Marinare la scuola? di Orsola Riva, Corriere Scuola di vita 21.1.2014 E se Pinocchio avesse marinato la scuola anche per colpa del maestro troppo poco attento ai suoi reali bisogni di bambino-prigioniero-in-un-corpo-di-burattino? Che a 15 anni, complice la tempesta emotiva (e ormonale) dell’età di mezzo e il desiderio di sentirsi non migliori ma uguali agli altri, meno bravi bambini e un po’ più Lucignoli, possa capitare di «bigiare» la scuola è un fatto abbastanza fisiologico. Lo dimostra l’ultimo rapporto Ocse-Pisa secondo cui la predisposizione a «fare sega» è l’unica cosa in cui i ragazzi ricchi non si distinguono da quelli poveri.
Epperò, non in tutti i Paesi i ragazzi ci provano gusto come da noi. Che, nonostante i miglioramenti, restiamo largamente sotto la media Ocse come prestazioni dei nostri 15enni in matematica scienze e lettura. E in una cosa sola primeggiamo: questa. Tanto per fare dei numeri: il 35 per cento dei quindicenni italiani ha saltato almeno una lezione e il 48 per cento si è assentato almeno un giorno nelle due settimane prima del test Pisa. Solo in Argentina e Turchia fanno peggio! E questo influisce pesantemente sul rendimento: l’Ocse ha quantificato un danno pari a 52 punti in meno in matematica. Un dato che va combinato con quello sullo stato d’animo dei nostri quindicenni nei confronti della scuola: solo il 32 per cento degli studenti considera la situazione della propria scuola come «ideale» (contro il 61 per cento Ocse).

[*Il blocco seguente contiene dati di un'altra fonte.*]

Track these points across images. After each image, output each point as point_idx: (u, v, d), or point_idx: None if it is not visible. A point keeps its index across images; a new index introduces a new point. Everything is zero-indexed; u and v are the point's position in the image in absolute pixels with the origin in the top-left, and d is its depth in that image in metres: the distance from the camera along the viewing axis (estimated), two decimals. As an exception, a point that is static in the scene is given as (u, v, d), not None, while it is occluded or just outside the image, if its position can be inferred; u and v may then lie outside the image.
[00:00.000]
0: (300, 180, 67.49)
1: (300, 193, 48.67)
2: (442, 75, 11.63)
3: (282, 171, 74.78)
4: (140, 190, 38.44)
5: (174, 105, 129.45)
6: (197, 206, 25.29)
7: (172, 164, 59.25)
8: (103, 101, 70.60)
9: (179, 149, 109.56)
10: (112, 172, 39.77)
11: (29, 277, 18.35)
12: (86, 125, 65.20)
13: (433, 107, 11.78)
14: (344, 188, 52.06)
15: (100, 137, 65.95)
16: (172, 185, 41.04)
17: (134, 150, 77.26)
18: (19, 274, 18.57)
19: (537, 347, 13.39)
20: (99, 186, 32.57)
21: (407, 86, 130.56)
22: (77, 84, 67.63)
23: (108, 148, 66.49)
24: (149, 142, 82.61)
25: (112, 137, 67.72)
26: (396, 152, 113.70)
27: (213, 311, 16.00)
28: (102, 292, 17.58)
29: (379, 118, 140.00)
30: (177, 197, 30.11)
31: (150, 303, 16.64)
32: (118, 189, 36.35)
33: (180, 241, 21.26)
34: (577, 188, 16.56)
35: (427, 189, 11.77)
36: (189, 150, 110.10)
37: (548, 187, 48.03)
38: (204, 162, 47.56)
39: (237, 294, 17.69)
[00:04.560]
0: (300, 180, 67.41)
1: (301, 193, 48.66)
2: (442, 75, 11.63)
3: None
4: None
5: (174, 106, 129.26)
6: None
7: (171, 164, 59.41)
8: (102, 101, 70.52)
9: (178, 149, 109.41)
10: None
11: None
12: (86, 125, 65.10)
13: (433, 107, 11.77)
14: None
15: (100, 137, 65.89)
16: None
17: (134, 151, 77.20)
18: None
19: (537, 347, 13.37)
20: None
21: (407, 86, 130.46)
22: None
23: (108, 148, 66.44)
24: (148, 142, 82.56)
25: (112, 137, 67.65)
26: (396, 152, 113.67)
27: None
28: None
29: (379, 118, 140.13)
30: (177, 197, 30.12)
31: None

E’ quanto risulta da uno degli ultimi approfondimenti fatti dall’Ocse sui risultati Pisa 2012. Gli studenti che hanno un buon rapporto con i prof, che si sentono ascoltati, che se hanno bisogno di una mano possono contare su un aiuto extra, che hanno la sensazione di essere trattati giustamente, quegli studenti hanno anche il 5% in meno di probabilità di far tardi a scuola e il 4% in meno di non andarci proprio. E non è finita. Anche i genitori contano. Sempre stando al rapporto Ocse, i ragazzi che sono abituati a cenare con i propri genitori, a condividere con loro il pasto principale inteso come un’occasione per condividere la giornata appena passata, le cose belle e quelle meno, per scambiarsi opinioni e magari anche discutere vivacemente, hanno meno probabilità di marinare la scuola. Conta dunque esserci, ma soprattutto (parlo per quei genitori costretti dal lavoro lontano da casa e spesso preda dei sensi di colpa) esserci nel modo giusto. E allora: come reagire a un’assenza ingiustificata del proprio figlio? Non certo facendone un dramma (che un dramma non è). Ma neanche avallando sempre e comunque.

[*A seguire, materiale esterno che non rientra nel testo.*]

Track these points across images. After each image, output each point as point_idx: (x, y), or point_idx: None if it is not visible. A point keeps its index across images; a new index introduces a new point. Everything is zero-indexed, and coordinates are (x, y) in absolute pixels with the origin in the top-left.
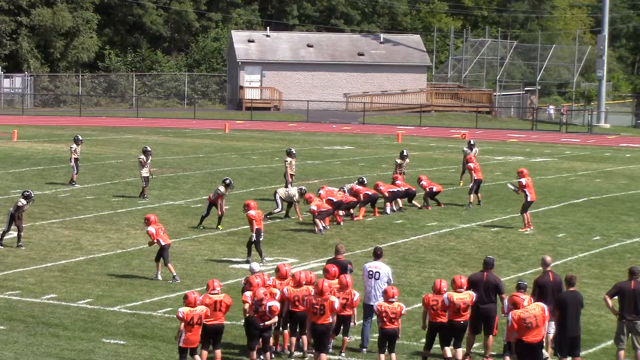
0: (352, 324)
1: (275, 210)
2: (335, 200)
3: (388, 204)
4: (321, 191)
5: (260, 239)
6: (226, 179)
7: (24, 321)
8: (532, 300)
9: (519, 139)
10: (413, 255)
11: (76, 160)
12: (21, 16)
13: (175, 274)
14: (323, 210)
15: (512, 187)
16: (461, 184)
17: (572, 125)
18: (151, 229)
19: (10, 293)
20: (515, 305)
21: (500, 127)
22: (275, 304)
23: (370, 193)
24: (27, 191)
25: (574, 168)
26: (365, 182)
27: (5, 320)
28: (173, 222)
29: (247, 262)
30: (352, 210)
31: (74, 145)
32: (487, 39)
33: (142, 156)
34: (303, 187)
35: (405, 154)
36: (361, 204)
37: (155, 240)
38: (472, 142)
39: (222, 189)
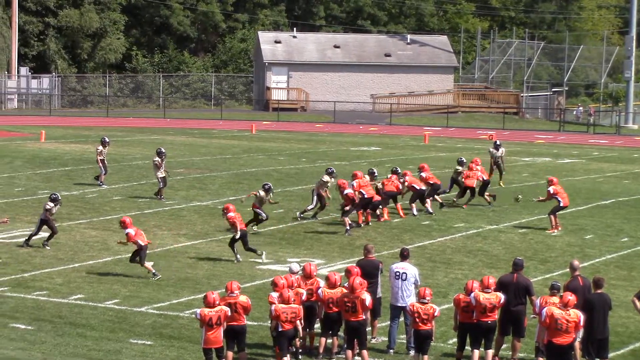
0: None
1: (309, 207)
2: (366, 196)
3: (413, 205)
4: (354, 182)
5: (247, 239)
6: (266, 184)
7: (51, 321)
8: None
9: (546, 140)
10: (440, 257)
11: (102, 161)
12: (49, 17)
13: (154, 271)
14: (362, 194)
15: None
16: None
17: (599, 126)
18: (130, 231)
19: (38, 293)
20: (566, 306)
21: (527, 128)
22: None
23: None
24: (54, 194)
25: (601, 169)
26: (399, 171)
27: (33, 321)
28: (200, 222)
29: (238, 260)
30: (377, 211)
31: (100, 147)
32: (514, 40)
33: (157, 158)
34: (332, 168)
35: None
36: (382, 203)
37: (134, 242)
38: (498, 143)
39: (261, 193)
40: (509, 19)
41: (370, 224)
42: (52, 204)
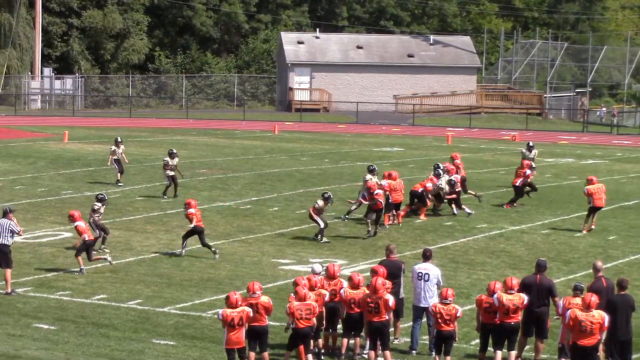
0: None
1: (352, 208)
2: (390, 200)
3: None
4: (384, 181)
5: (204, 236)
6: (325, 193)
7: (74, 321)
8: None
9: (570, 141)
10: (462, 257)
11: (117, 161)
12: (72, 18)
13: (83, 266)
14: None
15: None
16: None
17: (623, 127)
18: (80, 224)
19: (61, 293)
20: (588, 307)
21: (550, 129)
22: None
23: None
24: (101, 194)
25: (625, 170)
26: (440, 166)
27: (56, 321)
28: (223, 223)
29: (181, 254)
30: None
31: (114, 147)
32: (537, 41)
33: (167, 158)
34: (373, 166)
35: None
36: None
37: (84, 235)
38: (531, 144)
39: (320, 203)
40: (532, 20)
41: (400, 225)
42: (99, 204)
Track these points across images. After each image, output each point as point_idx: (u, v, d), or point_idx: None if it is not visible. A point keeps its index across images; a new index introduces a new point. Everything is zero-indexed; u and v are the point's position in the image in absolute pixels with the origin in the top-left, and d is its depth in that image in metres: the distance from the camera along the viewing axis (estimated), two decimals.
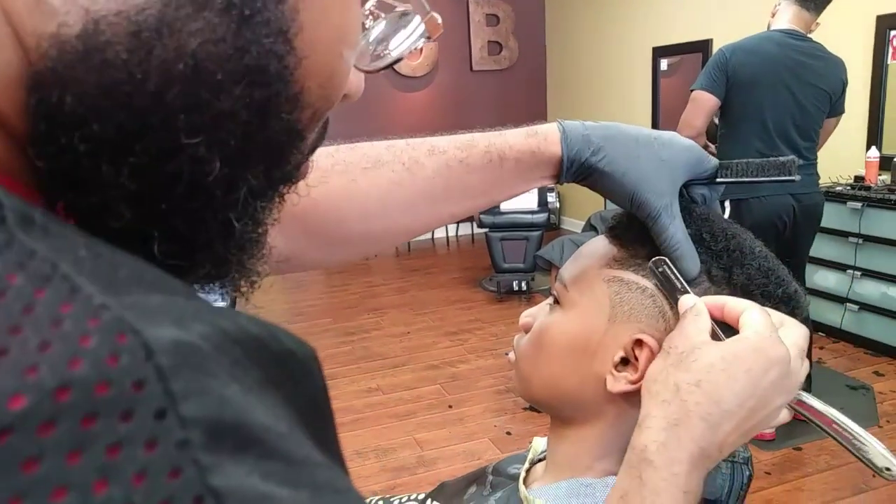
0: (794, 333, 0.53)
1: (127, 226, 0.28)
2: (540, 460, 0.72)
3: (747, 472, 0.57)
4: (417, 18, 0.39)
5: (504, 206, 5.11)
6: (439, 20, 0.40)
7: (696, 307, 0.54)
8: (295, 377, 0.26)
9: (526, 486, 0.67)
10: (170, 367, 0.20)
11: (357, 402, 3.39)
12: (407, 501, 0.88)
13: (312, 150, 0.37)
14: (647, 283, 0.60)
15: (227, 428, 0.20)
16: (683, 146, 0.61)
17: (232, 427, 0.20)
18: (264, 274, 0.36)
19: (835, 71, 2.69)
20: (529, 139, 0.61)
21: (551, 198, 5.23)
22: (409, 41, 0.39)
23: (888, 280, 3.43)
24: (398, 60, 0.39)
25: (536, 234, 4.89)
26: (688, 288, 0.55)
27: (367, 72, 0.38)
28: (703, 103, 2.61)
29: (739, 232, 0.61)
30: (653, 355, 0.57)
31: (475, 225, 5.34)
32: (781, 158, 0.61)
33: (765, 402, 0.50)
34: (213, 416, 0.20)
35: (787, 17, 2.67)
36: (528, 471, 0.71)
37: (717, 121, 2.85)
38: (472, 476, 0.78)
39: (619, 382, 0.58)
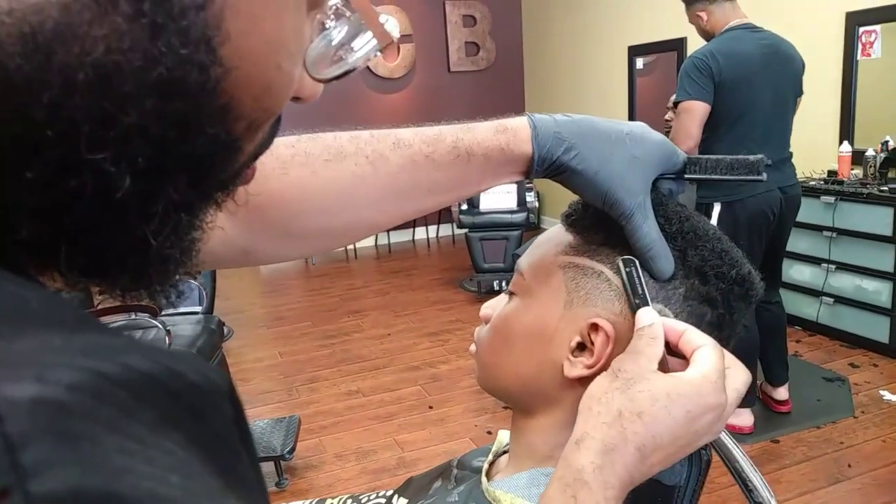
0: (736, 379, 0.54)
1: (31, 240, 0.26)
2: (504, 452, 0.72)
3: (706, 457, 0.57)
4: (369, 32, 0.36)
5: (483, 206, 5.11)
6: (395, 35, 0.36)
7: (653, 330, 0.53)
8: (197, 413, 0.24)
9: (489, 479, 0.67)
10: (21, 434, 0.17)
11: (338, 405, 3.37)
12: (375, 498, 0.87)
13: (256, 157, 0.35)
14: (603, 268, 0.59)
15: (91, 500, 0.18)
16: (655, 142, 0.60)
17: (98, 499, 0.18)
18: (195, 272, 0.34)
19: (795, 53, 2.73)
20: (499, 136, 0.59)
21: (530, 197, 5.24)
22: (363, 51, 0.36)
23: (862, 273, 3.48)
24: (350, 72, 0.36)
25: (516, 233, 4.90)
26: (648, 300, 0.55)
27: (319, 80, 0.35)
28: (697, 112, 2.57)
29: (693, 214, 0.61)
30: (608, 339, 0.56)
31: (455, 225, 5.34)
32: (751, 158, 0.61)
33: (693, 441, 0.52)
34: (71, 490, 0.17)
35: (730, 14, 2.69)
36: (491, 463, 0.71)
37: None
38: (438, 470, 0.78)
39: (576, 368, 0.58)
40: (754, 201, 2.65)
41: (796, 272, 3.78)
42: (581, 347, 0.59)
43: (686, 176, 0.61)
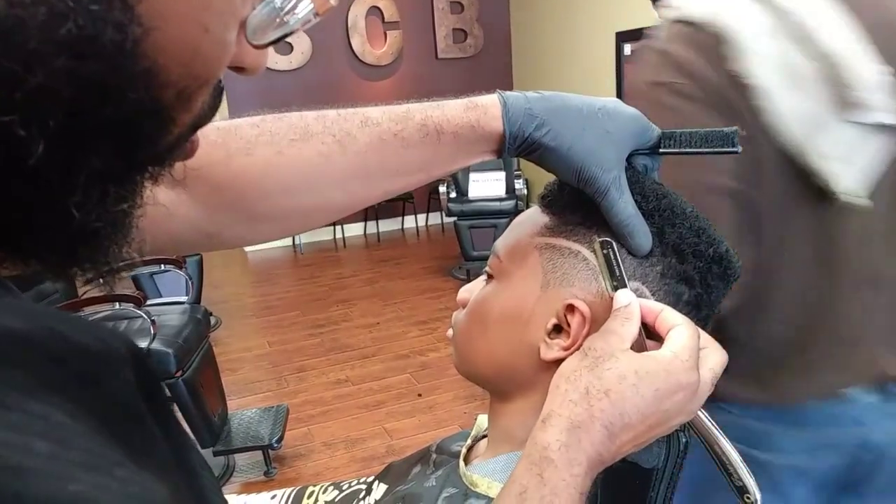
0: (712, 359, 0.53)
1: None
2: (483, 437, 0.71)
3: (684, 440, 0.56)
4: None
5: (472, 194, 5.10)
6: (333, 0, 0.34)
7: (628, 310, 0.52)
8: (87, 379, 0.22)
9: (468, 463, 0.66)
10: None
11: (326, 394, 3.37)
12: (356, 484, 0.87)
13: (196, 128, 0.33)
14: (580, 248, 0.58)
15: None
16: (628, 116, 0.59)
17: None
18: (131, 259, 0.32)
19: None
20: (469, 113, 0.58)
21: (518, 184, 5.24)
22: (300, 14, 0.33)
23: None
24: (287, 35, 0.34)
25: (505, 221, 4.89)
26: (626, 281, 0.54)
27: (255, 46, 0.33)
28: None
29: (670, 192, 0.60)
30: (584, 320, 0.55)
31: (444, 214, 5.33)
32: (725, 129, 0.59)
33: (664, 420, 0.50)
34: None
35: None
36: (470, 448, 0.70)
37: None
38: (418, 455, 0.77)
39: (552, 350, 0.57)
40: None
41: None
42: (558, 329, 0.58)
43: (661, 150, 0.60)
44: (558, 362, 0.55)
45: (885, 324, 0.90)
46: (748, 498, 0.53)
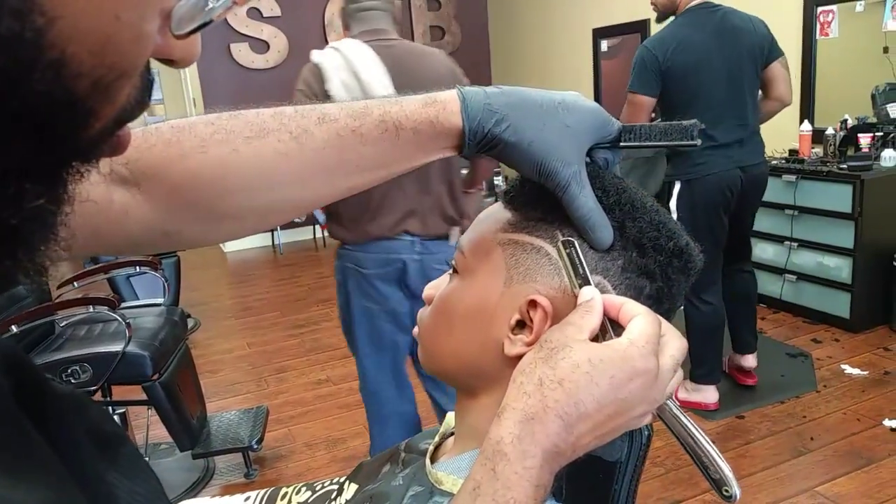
0: (672, 346, 0.53)
1: None
2: (452, 434, 0.71)
3: (646, 433, 0.56)
4: None
5: None
6: None
7: (590, 304, 0.52)
8: None
9: (434, 461, 0.66)
10: None
11: (307, 395, 3.35)
12: (329, 485, 0.86)
13: (122, 122, 0.32)
14: (542, 243, 0.58)
15: None
16: (588, 109, 0.59)
17: None
18: (57, 258, 0.31)
19: (750, 25, 2.73)
20: (427, 108, 0.57)
21: (498, 181, 5.24)
22: (220, 2, 0.31)
23: (823, 250, 3.54)
24: (207, 24, 0.32)
25: None
26: (589, 278, 0.54)
27: (176, 37, 0.32)
28: (640, 106, 2.69)
29: (630, 186, 0.60)
30: (546, 315, 0.55)
31: None
32: (685, 122, 0.60)
33: (623, 410, 0.50)
34: None
35: None
36: (438, 446, 0.70)
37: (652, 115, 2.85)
38: (388, 454, 0.77)
39: (515, 346, 0.57)
40: (712, 180, 2.68)
41: (760, 250, 3.83)
42: (521, 325, 0.58)
43: (621, 144, 0.60)
44: (522, 358, 0.55)
45: (409, 205, 2.00)
46: (726, 491, 0.52)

Tenere un ragazzo a casa, magari perché non è pronto per l’interrogazione, significa comunicargli sfiducia nelle proprie capacità. Se deve fare buca, lo faccia almeno uscendo da casa e gustando il piacere di stare con gli amici non su Facebook ma per strada, magari andando al cinema (una volta si sarebbe detto: parlando di politica…) invece che restando incollato a un videogioco. Perché se è vero che le mamme tigri possono finire per stritolare i figli nella morsa delle proprie ambizioni, un po’ di sana ambizione fa bene e comunica ai ragazzi fiducia nelle proprie capacità. La prova? I ragazzi che hanno genitori ambiziosi, genitori che sognano per loro l’università, hanno meno voglia di bigiare degli altri. Parola dell’Ocse.